検査手順・仕様の策定、Level1/2技術者への指導・監督ができる上位資格です。訓練時間と実務経験の要件がLevel2よりさらに長く、学術的な背景知識も問われる試験内容になります。技術的な専門家として設計審査・規格策定・研究開発に関わる領域も開けます。

資格はいずれも取得後に更新(再認定)が必要で、おおむね5年ごとの再認定が要件となっています。継続的な実務実績と教育の記録を保持することが求められます。

ET技術者にはどんなスキルが求められるのか

技術面では、ETの原理・信号解釈・プローブ特性の理解が基礎になります。ただし、現場でのキャリアを通じて価値を高める要素は、技術知識だけではありません。

信号判定の経験値:ETの信号は材質・形状・傷の種類によって複雑に変化します。さまざまな対象物の検査経験を積み、「この信号は傷か、それとも形状の影響か」を判断できる経験値が現場では大きな差になります。

複数試験方法への理解:ETだけでなく、UT(超音波探傷)やPT(浸透探傷)など他の検査手法の基礎を理解していると、顧客への提案幅が広がり、複合的な検査プロジェクトにも対応しやすくなります。

記録・報告の正確さ:検査結果の記録は法的・規格的な根拠になります。正確な記録能力は、信頼性の高い技術者として評価される基盤です。

安全意識と現場対応力:プラントや製造ライン、鉄道・航空などのインフラ現場では、安全手順の遵守と、想定外の状況への対応力が実務上の重要なスキルです。

ETと他の非破壊検査手法はどう使い分けるのか

ETが最も得意とするのは「導電性材料の表面・表面直下の欠陥検出」です。検査対象や目的によって、他の手法と使い分ける判断が実務では求められます。

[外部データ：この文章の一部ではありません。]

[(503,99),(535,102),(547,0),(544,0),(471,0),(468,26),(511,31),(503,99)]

  • ET(渦電流探傷):対象材料: 導電性金属。得意な欠陥位置: 表面・表面直下(数mm以内)の傷や腐食。制約: 非導電性材料や深部の内部欠陥には不向き。チューブ・薄板の全数高速スキャンに強い。
  • UT(超音波探傷):対象材料: 金属・プラスチック等多様。得意な欠陥位置: 表面から深部まで幅広い内部欠陥、板厚測定。制約: 接触媒質が必要なケースが多く、複雑形状の部位には制約がある。
  • RT(放射線透過試験):対象材料: 金属・溶接部全般。得意な欠陥位置: 溶接部・鋳造品の内部欠陥を二次元的に把握。制約: 放射線管理区域の設定と法的要件が必要。
  • MT(磁粉探傷):対象材料: 強磁性体(炭素鋼等)のみ。得意な欠陥位置: 表面・表面直下の割れ。制約: アルミ・チタン等の非磁性材料には使えない。
  • PT(浸透探傷):対象材料: 非多孔性の金属・非金属全般。得意な欠陥位置: 表面開口欠陥のみ。制約: 内部欠陥の検出は不可。媒質の取り扱いが必要。

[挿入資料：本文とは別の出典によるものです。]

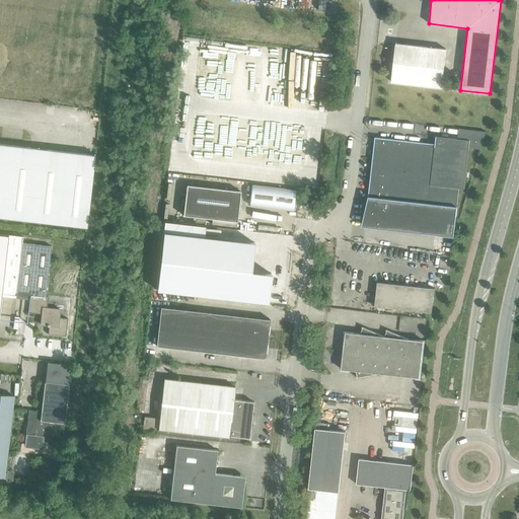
[(388,82),(439,87),(443,50),(393,44),(388,82)]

実務では、検査対象・要求精度・現場環境・コストを総合的に判断して手法を選択します。ET技術者でもこれらの基本的な使い分けを理解しておくことが、顧客との技術対話で重要になります。

ET技術者のキャリアパスの選択肢

ET技術者としての経験を積んでいくと、複数の方向性にキャリアを展開できます。どのルートを選ぶかは、本人の興味・得意な仕事スタイル・働く会社の事業領域によって変わります。

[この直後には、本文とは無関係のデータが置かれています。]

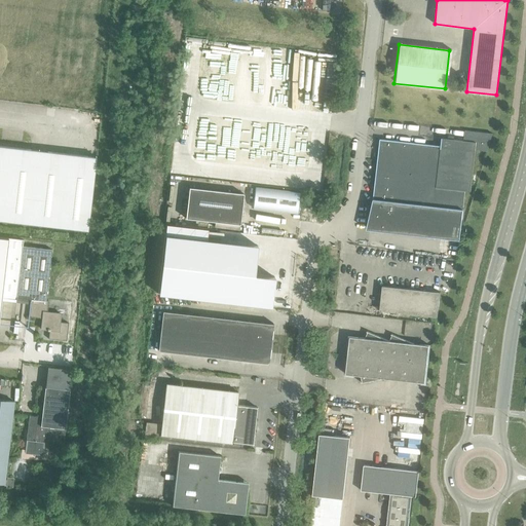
[(475,150),(487,151),(492,134),(464,130),(463,141),(441,139),(441,146),(379,139),(369,229),(459,240),(464,191),(471,191),(475,150)]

  • 専門技術者として深める:Level3取得を目指し、検査仕様の策定や技術指導ができる「現場の技術エキスパート」として価値を高める方向。特定分野(航空機検査・プラント保全・自動車製造など)に特化して専門性を磨くルートです。
  • 複数試験方法の資格を増やす:ET以外のNDT資格(UT・RT・MT・PT)を取得し、マルチスキル技術者として複数の検査手法を担える幅を持つ方向。多様な案件を扱う検査会社では特に評価されます。
  • 技術営業・プロジェクト管理:技術的なバックグラウンドを活かして、顧客への検査計画の提案や、プロジェクト全体の管理・調整を担う方向。対人・企画のスキルが求められます。
  • 自動化・デジタル化対応の専門家:ET検査のロボット化・自動化システムの設計や運用を担う方向。センサー技術・データ解析との組み合わせで、次世代の検査システム構築に関わる領域です。
  • 教育・標準化:訓練機関や業界団体での教育・研修担当、規格策定への参画。Level3資格保持者が関わることが多い領域です。

キャリアの入り口や現在地によって、見え方は変わります。20代でLevel1を取ったばかりの段階では「まず現場で信号判定の引き出しを増やす」ことが最優先になります。30代で他の検査手法からETにスライドしてきた場合は、既存の経験を活かしながらET固有の強みを掛け合わせる方向が現実的です。40代以降でLevel3を見据える場合は、技術管理や指導実績を積みながら試験準備に入るケースが多く、社内での評価と資格の相乗効果を意識した計画が大切になります。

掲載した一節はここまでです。